The study design for Phase 2A will be finalized upon completion of Phase 1. STIMPACT Phase 2A is being planned as a double-blind, placebo-controlled, crossover trial to test the primary hypothesis that pharmacodynamic biomarkers respond to IV MPH more than to placebo. The secondary hypothesis of Phase 2A is that preserved SVTA predicts a pharmacodynamic biomarker response to IV MPH relative to placebo. As in Phase 1, patients will be enrolled in Phase 2A regardless of their SVTA measures. If the secondary hypothesis of Phase 2A is supported by the pharmacodynamic biomarker data, suggesting that SVTA predicts a response to IV MPH, we will select patients for enrollment in Phase 2B based upon their SVTA measures.

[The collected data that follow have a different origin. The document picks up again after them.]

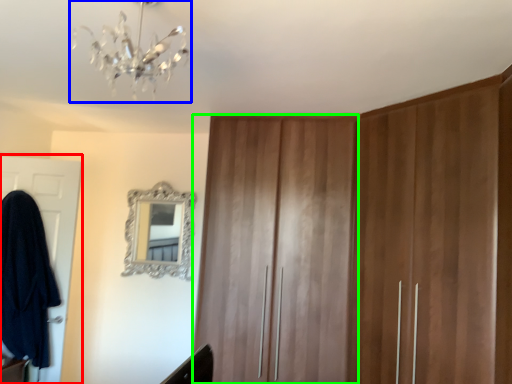
Question: Estimate the real-world distances between objects in this image. Which object is closer to door (highlighted by a red box), light fixture (highlighted by a blue box) or locker (highlighted by a green box)?

Choices:
 (A) light fixture
 (B) locker

Answer: (B)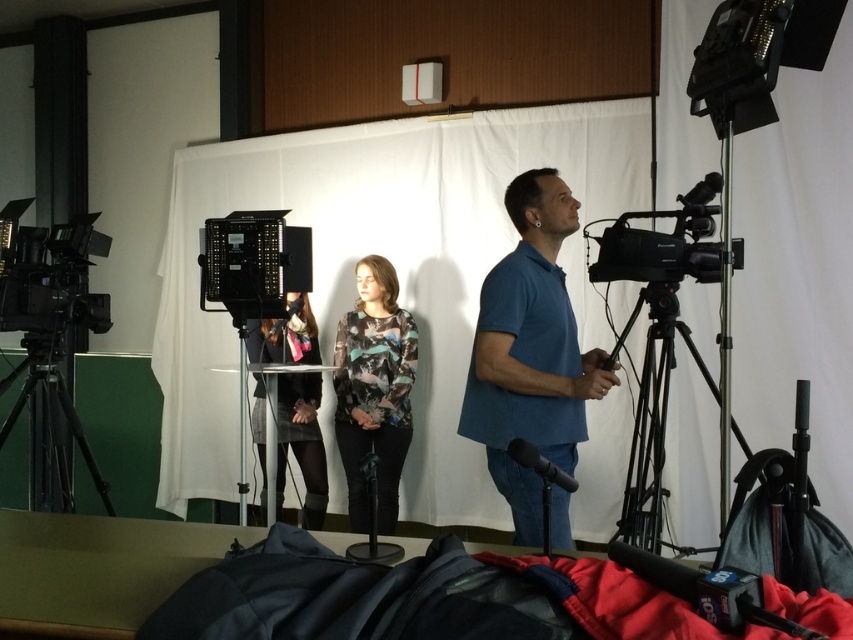
Question: Which point is farther to the camera?

Choices:
 (A) (51, 396)
 (B) (392, 378)
 (C) (505, 312)

Answer: (B)

Question: Which of these objects is positioned closest to the black matte tripod at left?

Choices:
 (A) dark gray fabric dress at center
 (B) blue cotton shirt at center
 (C) floral-patterned fabric at center

Answer: (A)

Question: Is blue cotton shirt at center bigger than dark gray fabric dress at center?

Choices:
 (A) yes
 (B) no

Answer: (B)

Question: Which of the following is the farthest from the observer?

Choices:
 (A) black metal tripod at right
 (B) floral-patterned fabric at center
 (C) blue cotton shirt at center
 (D) black matte tripod at left

Answer: (B)

Question: Can you confirm if blue cotton shirt at center is positioned above dark gray fabric dress at center?

Choices:
 (A) yes
 (B) no

Answer: (A)

Question: Can you confirm if blue cotton shirt at center is positioned below dark gray fabric dress at center?

Choices:
 (A) no
 (B) yes

Answer: (A)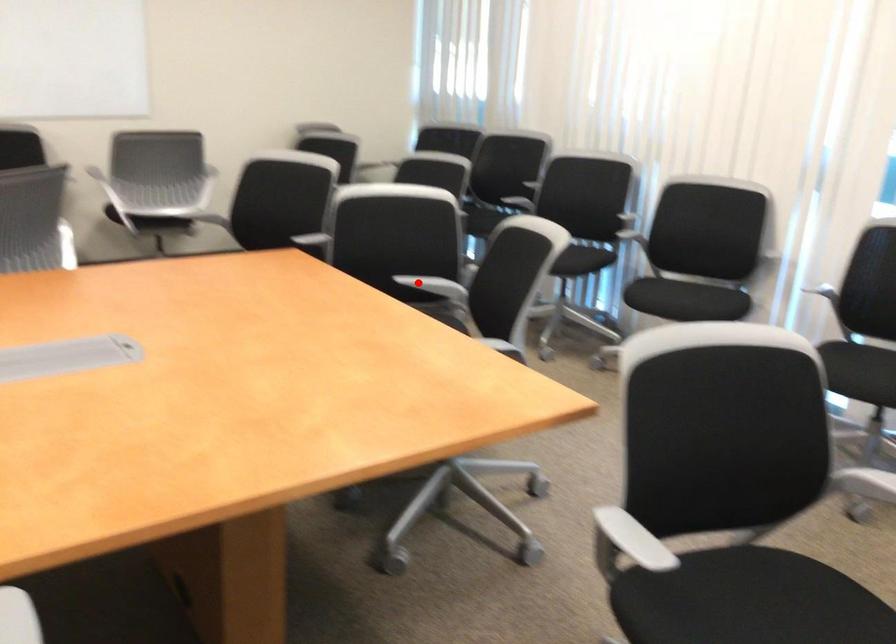
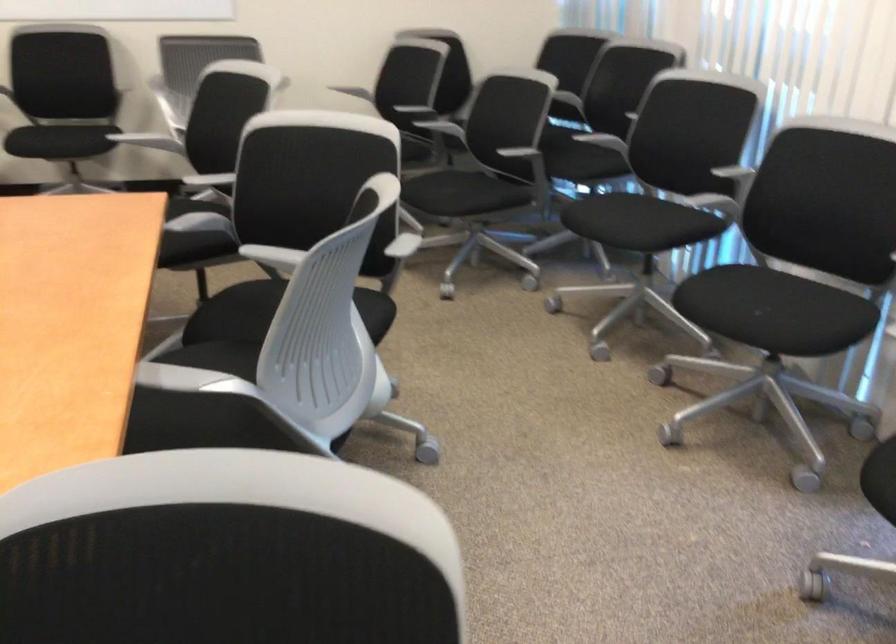
Where in the second image is the point corresponding to the highlighted location from the first image?

(273, 258)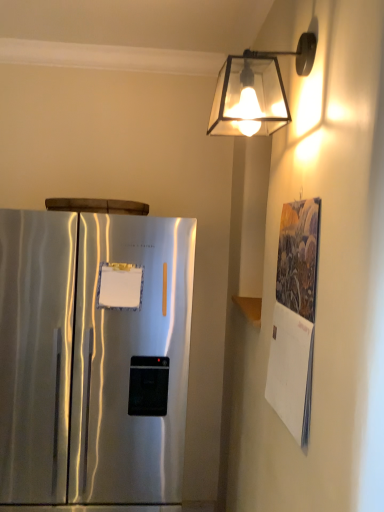
What is the approximate height of translucent glass lampshade at upper right?

The height of translucent glass lampshade at upper right is 10.63 inches.

What do you see at coordinates (93, 357) in the screenshot? I see `satin silver refrigerator at left` at bounding box center [93, 357].

This screenshot has height=512, width=384. Find the location of `translucent glass lampshade at upper right`. translucent glass lampshade at upper right is located at coordinates (256, 90).

In the scene shown: From a real-world perspective, who is located lower, translucent glass lampshade at upper right or satin silver refrigerator at left?

satin silver refrigerator at left.

Which is correct: translucent glass lampshade at upper right is inside satin silver refrigerator at left, or outside of it?

translucent glass lampshade at upper right cannot be found inside satin silver refrigerator at left.

Is textured paper calendar at right not close to translucent glass lampshade at upper right?

No, textured paper calendar at right is not far from translucent glass lampshade at upper right.

How distant is textured paper calendar at right from translucent glass lampshade at upper right?

They are 40.45 centimeters apart.

Considering the relative positions of textured paper calendar at right and translucent glass lampshade at upper right in the image provided, is textured paper calendar at right to the right of translucent glass lampshade at upper right from the viewer's perspective?

Indeed, textured paper calendar at right is positioned on the right side of translucent glass lampshade at upper right.

From the image's perspective, is translucent glass lampshade at upper right located above textured paper calendar at right?

Yes, from the image's perspective, translucent glass lampshade at upper right is above textured paper calendar at right.

How different are the orientations of translucent glass lampshade at upper right and textured paper calendar at right in degrees?

The angle between the facing direction of translucent glass lampshade at upper right and the facing direction of textured paper calendar at right is 1.98 degrees.

Is the depth of translucent glass lampshade at upper right greater than that of textured paper calendar at right?

Yes, translucent glass lampshade at upper right is further from the viewer.

Is point (259, 86) closer to viewer compared to point (293, 428)?

No.

Which is closer, (x=311, y=298) or (x=82, y=296)?

Point (x=311, y=298) is closer to the camera than point (x=82, y=296).

From the image's perspective, is textured paper calendar at right under satin silver refrigerator at left?

No, from the image's perspective, textured paper calendar at right is not below satin silver refrigerator at left.

In the image, there is a textured paper calendar at right. Where is `refrigerator below it (from the image's perspective)`? This screenshot has height=512, width=384. refrigerator below it (from the image's perspective) is located at coordinates (93, 357).

Does satin silver refrigerator at left turn towards translucent glass lampshade at upper right?

No, satin silver refrigerator at left is not turned towards translucent glass lampshade at upper right.

In terms of height, does satin silver refrigerator at left look taller or shorter compared to translucent glass lampshade at upper right?

satin silver refrigerator at left is taller than translucent glass lampshade at upper right.

From a real-world perspective, relative to textured paper calendar at right, is satin silver refrigerator at left vertically above or below?

In terms of real-world spatial position, satin silver refrigerator at left is below textured paper calendar at right.

From the image's perspective, which object appears higher, satin silver refrigerator at left or textured paper calendar at right?

textured paper calendar at right is shown above in the image.

Based on their positions, is satin silver refrigerator at left located to the left or right of textured paper calendar at right?

Based on their positions, satin silver refrigerator at left is located to the left of textured paper calendar at right.

Is point (18, 435) farther from viewer compared to point (281, 245)?

Yes, point (18, 435) is farther from viewer.

Locate an element on the screen. refrigerator behind the translucent glass lampshade at upper right is located at coordinates (93, 357).

The image size is (384, 512). In the image, there is a textured paper calendar at right. What are the coordinates of `lamp above it (from the image's perspective)` in the screenshot? It's located at (256, 90).

Estimate the real-world distances between objects in this image. Which object is closer to satin silver refrigerator at left, translucent glass lampshade at upper right or textured paper calendar at right?

textured paper calendar at right lies closer to satin silver refrigerator at left than the other object.

Estimate the real-world distances between objects in this image. Which object is closer to textured paper calendar at right, translucent glass lampshade at upper right or satin silver refrigerator at left?

Among the two, translucent glass lampshade at upper right is located nearer to textured paper calendar at right.

When comparing their distances from textured paper calendar at right, does satin silver refrigerator at left or translucent glass lampshade at upper right seem further?

satin silver refrigerator at left is positioned further to the anchor textured paper calendar at right.

Considering their positions, is textured paper calendar at right positioned further to translucent glass lampshade at upper right than satin silver refrigerator at left?

Among the two, satin silver refrigerator at left is located further to translucent glass lampshade at upper right.

Looking at this image, which object lies further to the anchor point satin silver refrigerator at left, textured paper calendar at right or translucent glass lampshade at upper right?

translucent glass lampshade at upper right.

Considering their positions, is satin silver refrigerator at left positioned further to translucent glass lampshade at upper right than textured paper calendar at right?

satin silver refrigerator at left is further to translucent glass lampshade at upper right.

Image resolution: width=384 pixels, height=512 pixels. Identify the location of poster between translucent glass lampshade at upper right and satin silver refrigerator at left from top to bottom. (294, 318).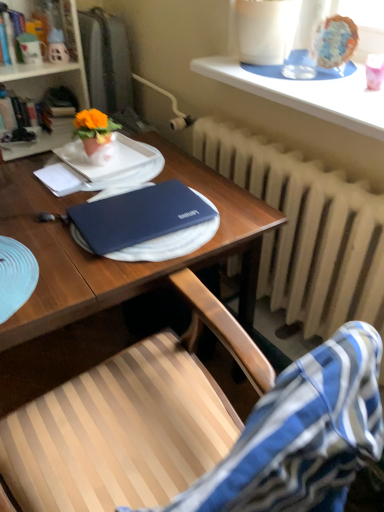
Question: From a real-world perspective, is matte orange flowerpot at upper left physically above matte ceramic mug at upper left?

Choices:
 (A) no
 (B) yes

Answer: (A)

Question: From the image's perspective, is matte orange flowerpot at upper left located beneath matte ceramic mug at upper left?

Choices:
 (A) no
 (B) yes

Answer: (B)

Question: Is matte orange flowerpot at upper left bigger than matte ceramic mug at upper left?

Choices:
 (A) yes
 (B) no

Answer: (B)

Question: Can you confirm if matte orange flowerpot at upper left is positioned to the left of matte ceramic mug at upper left?

Choices:
 (A) no
 (B) yes

Answer: (A)

Question: Are matte orange flowerpot at upper left and matte ceramic mug at upper left located far from each other?

Choices:
 (A) yes
 (B) no

Answer: (B)

Question: Is matte orange flowerpot at upper left turned away from matte ceramic mug at upper left?

Choices:
 (A) no
 (B) yes

Answer: (A)

Question: Is white textured radiator at center oriented away from glazed ceramic cake at upper right?

Choices:
 (A) no
 (B) yes

Answer: (A)

Question: Is white textured radiator at center far away from glazed ceramic cake at upper right?

Choices:
 (A) yes
 (B) no

Answer: (B)

Question: Considering the relative sizes of white textured radiator at center and glazed ceramic cake at upper right in the image provided, is white textured radiator at center smaller than glazed ceramic cake at upper right?

Choices:
 (A) yes
 (B) no

Answer: (B)

Question: From the image's perspective, is white textured radiator at center below glazed ceramic cake at upper right?

Choices:
 (A) yes
 (B) no

Answer: (A)

Question: Considering the relative sizes of white textured radiator at center and glazed ceramic cake at upper right in the image provided, is white textured radiator at center wider than glazed ceramic cake at upper right?

Choices:
 (A) yes
 (B) no

Answer: (A)

Question: Considering the relative positions of white textured radiator at center and glazed ceramic cake at upper right in the image provided, is white textured radiator at center behind glazed ceramic cake at upper right?

Choices:
 (A) no
 (B) yes

Answer: (A)

Question: Is white paper at left closer to the viewer compared to matte ceramic mug at upper left?

Choices:
 (A) yes
 (B) no

Answer: (A)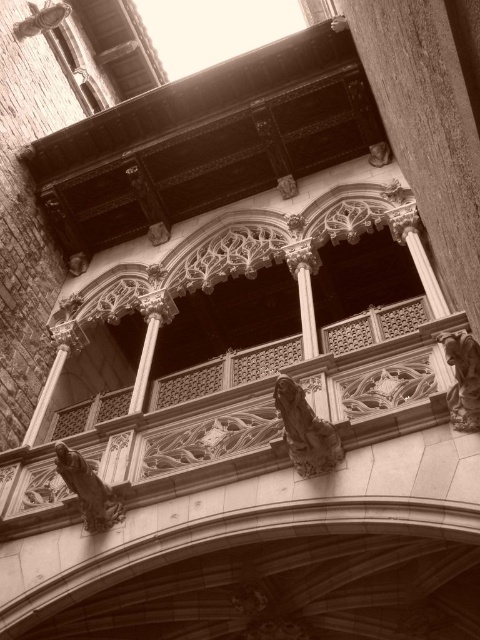
You are an architect inspecting the building from the ground floor. You notice the polished stone statue at right and the smooth stone column at center. Which object would require a taller ladder to reach its top? Please explain your reasoning based on their sizes.

The smooth stone column at center is larger than the polished stone statue at right. Therefore, a taller ladder would be needed to reach the top of the smooth stone column at center.

You are an architect examining the structure of the building. You notice the dark stone gargoyle at lower left and the smooth stone column at center. Which of these two elements is shorter in height?

The dark stone gargoyle at lower left has a lesser height compared to the smooth stone column at center, so the dark stone gargoyle at lower left is shorter in height.

You are standing at the base of this historical building and want to place a 100 feet long banner between the dark stone gargoyle at lower left and the smooth stone column at center. Will the banner be long enough to stretch between them?

The dark stone gargoyle at lower left is 74.11 feet away from the smooth stone column at center, so the 100 feet long banner will be long enough to stretch between them.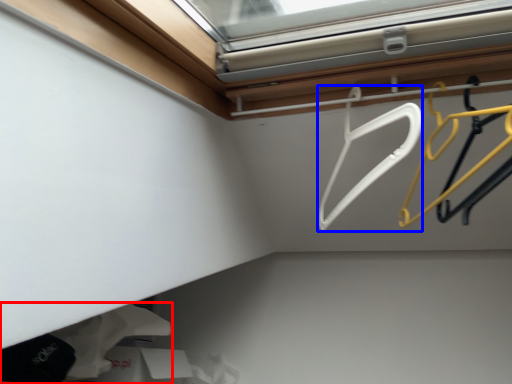
Question: Which object is further to the camera taking this photo, clothing (highlighted by a red box) or hanger (highlighted by a blue box)?

Choices:
 (A) clothing
 (B) hanger

Answer: (A)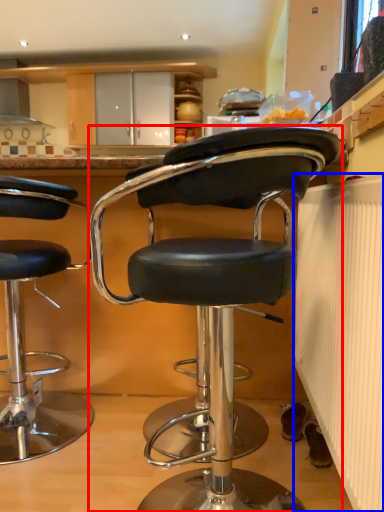
Question: Among these objects, which one is nearest to the camera, chair (highlighted by a red box) or radiator (highlighted by a blue box)?

Choices:
 (A) chair
 (B) radiator

Answer: (B)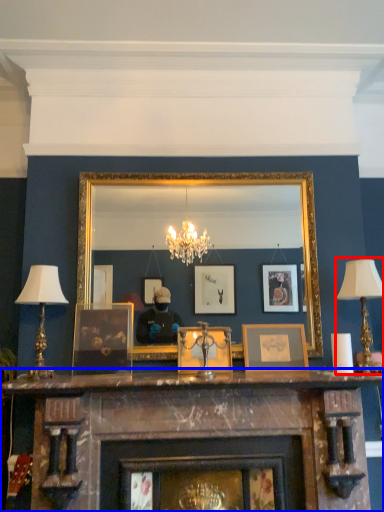
Question: Which of the following is the farthest to the observer, table lamp (highlighted by a red box) or fireplace (highlighted by a blue box)?

Choices:
 (A) table lamp
 (B) fireplace

Answer: (A)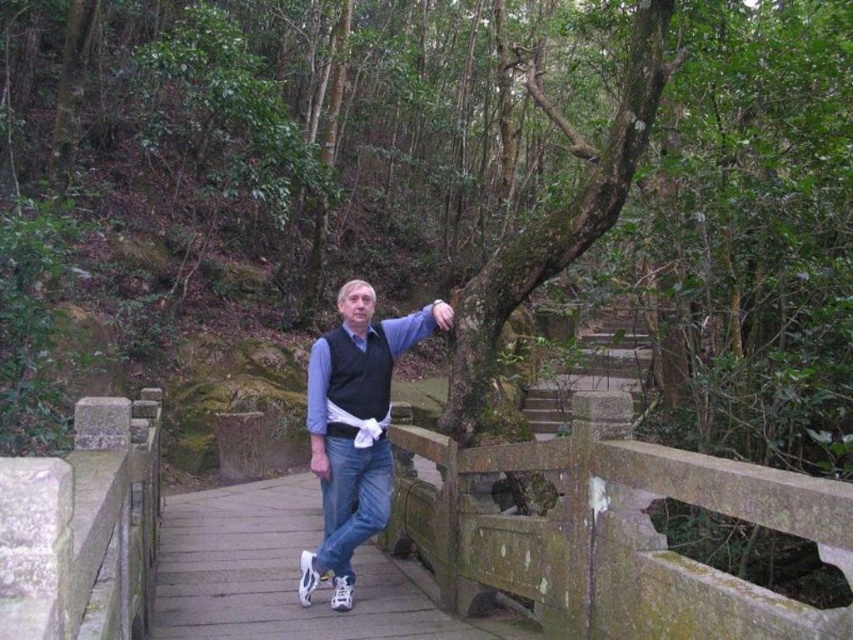
You are a hiker who needs to cross the wooden bridge. You notice the green mossy stone rail at lower center. Based on its location, can you estimate where it is positioned relative to the bridge?

The green mossy stone rail at lower center is located at point (611, 531), which places it near the lower part of the bridge, likely on the side closest to the hiker.

Looking at this image, you are a hiker who wants to cross the wooden bridge safely. Your blue denim jeans at center are currently touching the green mossy stone rail at lower center. Is there enough space between them to move your legs freely while walking?

The distance between the green mossy stone rail at lower center and blue denim jeans at center is 3.76 feet, which is sufficient for a hiker to move their legs freely while walking.

In the scene shown: You are a photographer trying to capture the man in the image. You want to ensure both the white leather sneakers at center and the blue denim jeans at center are clearly visible in the frame. Given their widths, which object should you focus on to ensure both are in focus?

The white leather sneakers at center are wider than the blue denim jeans at center. To ensure both are in focus, you should focus on the white leather sneakers at center since their greater width allows for a larger area of sharpness coverage.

In Phase 2A, we will also investigate the effect of IV MPH versus placebo on the change in level of consciousness on behavioral assessment with the Coma Recovery Scale-Revised (CRS-R) [83]. CRS-R data will be used to inform the power calculation for Phase 2B. The primary hypothesis in Phase 2B will be that there is a greater behavioral response to IV MPH relative to placebo, as assessed by the CRS-R. Phase 2B thus represents a realization of the fundamental premise of the CCTP—that a principled, mechanistic approach to study design in early phase clinical trials leads to enriched study samples in late phase trials that are more likely to show a drug effect.

Trial Oversight

Between July 2018 and February 2020, we convened a Clinical Oversight Committee, led by an experienced Independent Medical Monitor (Dr. Thomas P. Bleck), which approved the protocol for the Phase 1 STIMPACT trial. To ensure that the TBI community’s interests are represented, we also convened a Patient and Family Advisory Board, which reviewed the research plan and made recommendations regarding recruitment, study activities, and data dissemination. The investigational new drug (IND) application was approved by the FDA in August, 2018 (IND# 140675), and the study protocol was approved by the Partners Healthcare Institutional Review Board in May, 2019.

Summary

We propose a mechanistic clinical trial paradigm, the Connectome-based Clinical Trial Platform (CCTP), to predict and measure responses to new targeted therapies in the ICU. We also describe a CCTP-based trial, STIMPACT, which will test the safety of IV MPH in Phase 1, and then in later phases will ultimately test the hypothesis that IV MPH promotes recovery of consciousness in patients who have preserved VTA connections within their AAN connectomes. The CCTP will allow clinicians to provide targeted treatments that are personalized to each patient’s connectome, ensuring that each patient is given the best possible chance to recover consciousness in the ICU. Ultimately, we envision multidisciplinary discussions about optimal treatment selection at a Coma Board, akin to the Tumor Board at which therapeutic decisions are made by a multidisciplinary team for patients with cancer. By providing a clinical trial platform to test targeted pharmacologic and electrophysiologic therapies that reactivate the injured human connectome, the CCTP has the potential to transform the therapeutic landscape and improve outcomes for patients with DoC.